» **TASK DESCRIPTION**
What is the number of lines in the material below that include the word "github"? Write that number and nothing more.

** Opening DATA block **

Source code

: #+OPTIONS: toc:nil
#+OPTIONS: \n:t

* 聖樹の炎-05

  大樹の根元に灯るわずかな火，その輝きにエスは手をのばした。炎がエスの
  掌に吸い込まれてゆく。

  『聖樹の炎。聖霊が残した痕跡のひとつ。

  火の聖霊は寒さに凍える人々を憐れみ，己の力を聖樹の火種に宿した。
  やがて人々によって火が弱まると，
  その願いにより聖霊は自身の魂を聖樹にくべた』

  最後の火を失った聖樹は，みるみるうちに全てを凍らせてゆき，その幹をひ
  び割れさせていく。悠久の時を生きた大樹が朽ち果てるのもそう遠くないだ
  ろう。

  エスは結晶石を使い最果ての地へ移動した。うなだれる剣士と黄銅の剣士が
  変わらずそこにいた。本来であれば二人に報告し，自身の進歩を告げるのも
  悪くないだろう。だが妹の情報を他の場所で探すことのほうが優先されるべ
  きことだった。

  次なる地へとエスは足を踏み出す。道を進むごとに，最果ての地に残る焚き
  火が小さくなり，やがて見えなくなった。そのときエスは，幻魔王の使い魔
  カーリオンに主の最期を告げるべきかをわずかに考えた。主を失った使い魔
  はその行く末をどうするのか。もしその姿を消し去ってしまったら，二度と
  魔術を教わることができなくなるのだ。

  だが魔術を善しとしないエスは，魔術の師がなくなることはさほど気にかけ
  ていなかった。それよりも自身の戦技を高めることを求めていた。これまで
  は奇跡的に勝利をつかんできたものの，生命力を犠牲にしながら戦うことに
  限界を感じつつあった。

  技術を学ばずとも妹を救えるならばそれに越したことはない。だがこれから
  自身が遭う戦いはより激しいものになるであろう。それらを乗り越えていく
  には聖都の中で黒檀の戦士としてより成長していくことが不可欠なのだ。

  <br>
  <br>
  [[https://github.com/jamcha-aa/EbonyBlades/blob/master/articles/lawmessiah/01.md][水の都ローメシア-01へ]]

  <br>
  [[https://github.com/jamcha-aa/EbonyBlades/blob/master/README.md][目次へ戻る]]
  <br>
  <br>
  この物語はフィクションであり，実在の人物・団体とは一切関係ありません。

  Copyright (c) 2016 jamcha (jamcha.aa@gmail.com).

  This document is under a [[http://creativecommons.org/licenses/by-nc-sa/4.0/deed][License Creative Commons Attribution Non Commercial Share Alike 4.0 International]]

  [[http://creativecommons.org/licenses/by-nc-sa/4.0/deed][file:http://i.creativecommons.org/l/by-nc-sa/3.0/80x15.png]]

** Closing DATA block **

» **SOLVED EXERCISE**
2